_DATA EXTRACT_
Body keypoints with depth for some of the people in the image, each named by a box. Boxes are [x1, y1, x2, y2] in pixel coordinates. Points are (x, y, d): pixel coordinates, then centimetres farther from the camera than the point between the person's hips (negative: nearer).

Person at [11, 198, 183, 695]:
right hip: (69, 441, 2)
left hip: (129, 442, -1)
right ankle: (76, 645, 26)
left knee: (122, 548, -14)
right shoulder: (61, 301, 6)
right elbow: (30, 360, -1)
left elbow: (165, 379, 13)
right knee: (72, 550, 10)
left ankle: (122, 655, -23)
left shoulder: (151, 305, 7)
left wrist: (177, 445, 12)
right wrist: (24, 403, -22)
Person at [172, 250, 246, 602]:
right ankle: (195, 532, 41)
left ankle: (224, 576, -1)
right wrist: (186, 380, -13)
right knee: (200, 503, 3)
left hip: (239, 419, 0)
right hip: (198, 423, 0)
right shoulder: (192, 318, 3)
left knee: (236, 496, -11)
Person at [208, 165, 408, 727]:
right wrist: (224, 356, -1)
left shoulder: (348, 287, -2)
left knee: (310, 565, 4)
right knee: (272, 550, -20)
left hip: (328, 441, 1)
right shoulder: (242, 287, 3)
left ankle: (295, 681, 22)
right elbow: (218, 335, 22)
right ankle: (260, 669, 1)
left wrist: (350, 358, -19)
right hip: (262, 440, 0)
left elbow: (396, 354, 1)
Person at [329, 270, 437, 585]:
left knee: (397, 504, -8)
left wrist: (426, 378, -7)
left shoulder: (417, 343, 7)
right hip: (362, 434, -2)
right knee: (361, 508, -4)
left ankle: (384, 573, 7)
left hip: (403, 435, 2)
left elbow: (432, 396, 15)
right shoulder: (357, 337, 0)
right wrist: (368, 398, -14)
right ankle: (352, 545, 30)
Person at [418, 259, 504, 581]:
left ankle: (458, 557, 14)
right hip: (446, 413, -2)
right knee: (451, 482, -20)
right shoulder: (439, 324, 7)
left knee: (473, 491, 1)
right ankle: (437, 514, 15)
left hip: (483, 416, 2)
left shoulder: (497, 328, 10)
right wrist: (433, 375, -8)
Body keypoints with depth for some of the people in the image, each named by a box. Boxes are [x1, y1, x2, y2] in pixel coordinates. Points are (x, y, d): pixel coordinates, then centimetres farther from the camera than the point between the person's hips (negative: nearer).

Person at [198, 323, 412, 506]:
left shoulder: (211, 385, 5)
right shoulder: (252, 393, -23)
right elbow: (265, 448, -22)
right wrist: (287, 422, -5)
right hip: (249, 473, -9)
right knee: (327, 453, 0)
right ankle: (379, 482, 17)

_WHAT IS EXPECTED_
Within the listing above, extract exactly the lines from the line with "left knee: (397, 504, -8)" to the line with "right shoulder: (357, 337, 0)", the two named lines included, and no others.

_THE ANSWER_
left knee: (397, 504, -8)
left wrist: (426, 378, -7)
left shoulder: (417, 343, 7)
right hip: (362, 434, -2)
right knee: (361, 508, -4)
left ankle: (384, 573, 7)
left hip: (403, 435, 2)
left elbow: (432, 396, 15)
right shoulder: (357, 337, 0)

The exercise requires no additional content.